Our Cookie Policy: We Swear It’s Not a Scam (Mostly)
(Because Apparently, You Care About This Stuff)
Effective Date: 2/17/25
🍪 Because Even Blind People Love Cookies
Look, we know no one actually reads these, but for the one person out there who somehow made it this far, congratulations! You’re about to learn way too much about how websites work.
Since we’re legally required to disclose that we use cookies, here’s the deal: we use them—not the delicious, chocolate chip kind (sorry), but the tiny digital ones that store little bits of info about you, your device, and your browsing habits. It’s all totally normal, totally safe, and mostly just used to make the website work.
What the Heck Are Cookies?
Cookies are tiny data files stored on your device that allow websites to remember stuff like:
- Whether you’ve been here before or just got lost on the internet.
- What kind of weird ads you might be interested in (thanks, Google AdSense).
- If you’re a real person or just a bot trying to spam the comments (shoutout to Google reCAPTCHA).
- Website analytics, so we can pretend we care about improving the user experience.
The Cookies We Use (Yes, More Lists!)
Here’s a quick rundown of the cookies you’re agreeing to just by existing on our website:
Essential Cookies (a.k.a. The Ones That Actually Matter)
- Keep the website functional so you can navigate, leave comments, and pretend to find love.
- Stop the site from breaking every time someone refreshes the page like a maniac.
Analytics & Tracking Cookies (a.k.a. The Stalkers)
- Google Analytics tracks visitor numbers, clicks, and how long you stare at the screen pretending to read this.
- Google reCAPTCHA prevents bots from flooding our comment section (we hope).
Advertising Cookies (a.k.a. The Ones That Make Us Money)
- Google AdSense serves ads based on things it thinks you like. (Don’t blame us if you see weird ads—we don’t control them.)
- These cookies let Google and its advertisers follow you around the internet like a creepy ex.
Can You Disable Cookies?
Yes, but we don’t recommend it unless you enjoy breaking things. You can block cookies through your browser settings, but that might make the site behave like a drunk toddler. Also, you’ll probably still see ads, they’ll just be completely random.

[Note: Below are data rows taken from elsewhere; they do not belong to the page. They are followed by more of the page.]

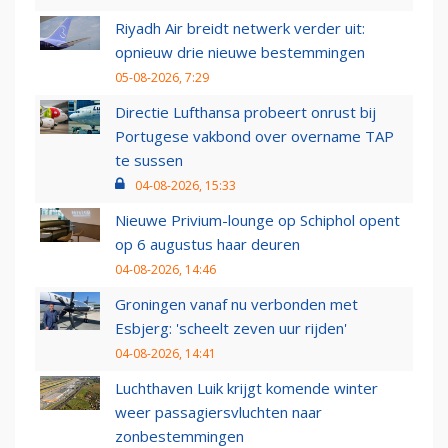
Riyadh Air breidt netwerk verder uit:
opnieuw drie nieuwe bestemmingen
05-08-2026, 7:29
Directie Lufthansa probeert onrust bij
Portugese vakbond over overname TAP
te sussen
04-08-2026, 15:33
Nieuwe Privium-lounge op Schiphol opent
op 6 augustus haar deuren
04-08-2026, 14:46
Groningen vanaf nu verbonden met
Esbjerg: 'scheelt zeven uur rijden'
04-08-2026, 14:41
Luchthaven Luik krijgt komende winter
weer passagiersvluchten naar
zonbestemmingen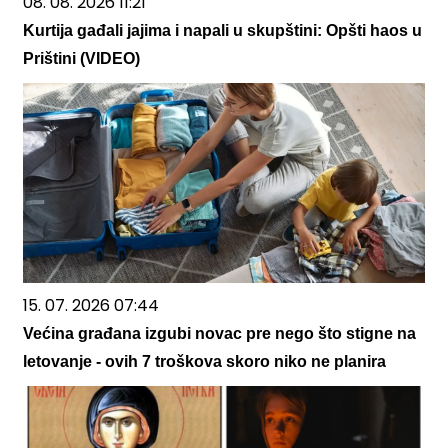
08. 08. 2026 11:21
Kurtija gađali jajima i napali u skupštini: Opšti haos u
Prištini (VIDEO)
15. 07. 2026 07:44
Većina građana izgubi novac pre nego što stigne na
letovanje - ovih 7 troškova skoro niko ne planira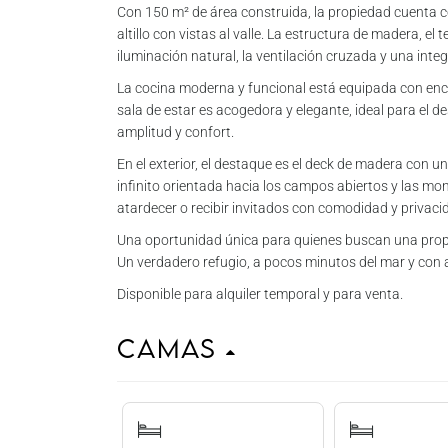
Con 150 m² de área construida, la propiedad cuenta 
altillo con vistas al valle. La estructura de madera, el
iluminación natural, la ventilación cruzada y una integ
La cocina moderna y funcional está equipada con enci
sala de estar es acogedora y elegante, ideal para el d
amplitud y confort.
En el exterior, el destaque es el deck de madera con u
infinito orientada hacia los campos abiertos y las mon
atardecer o recibir invitados con comodidad y privaci
Una oportunidad única para quienes buscan una propi
Un verdadero refugio, a pocos minutos del mar y con acc
Disponible para alquiler temporal y para venta.
Camas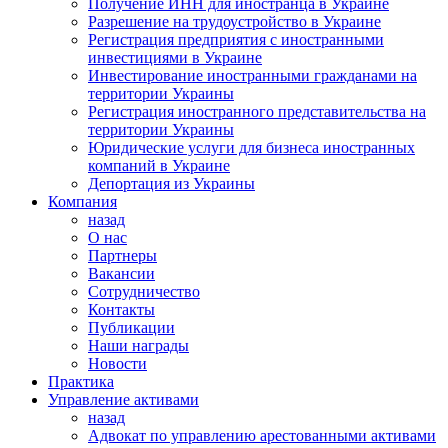
Получение ИНН для иностранца в Украине
Разрешение на трудоустройство в Украине
Регистрация предприятия с иностранными
инвестициями в Украине
Инвестирование иностранными гражданами на
территории Украины
Регистрация иностранного представительства на
территории Украины
Юридические услуги для бизнеса иностранных
компаний в Украине
Депортация из Украины
Компания
назад
О нас
Партнеры
Вакансии
Сотрудничество
Контакты
Публикации
Наши награды
Новости
Практика
Управление активами
назад
Адвокат по управлению арестованными активами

Changes to This Cookie Policy
We might update this policy if something changes (or if a lawyer yells at us). If you’re deeply invested in our cookie policy, feel free to check back occasionally for updates.
Final Note
If you’ve read this far, congratulations. You either take privacy policies way too seriously or you’re just looking for a laugh. Either way, you’re welcome. Now go enjoy the site—cookies and all.
Now, wasn’t that the most thrilling thing you’ve read all day?
Cookie Policy Summary: Yes, We Have Digital Cookies, Deal With It
Alright, we get it—this whole cookie thing is super thrilling. But here’s the deal: we use cookies, not the kind you dunk in milk (although those are great too), but the digital ones that track your every move. Why? To give you ads, keep the site running smoothly, and make sure you’re not some evil bot trying to ruin the fun.
Sure, you could opt-out and leave our little digital cookie party, but just know that you might end up with a slightly less delicious experience. We’re legally obligated to tell you this, so here it is: cookies. Enjoy the snack—or don’t. But we’re serving them regardless.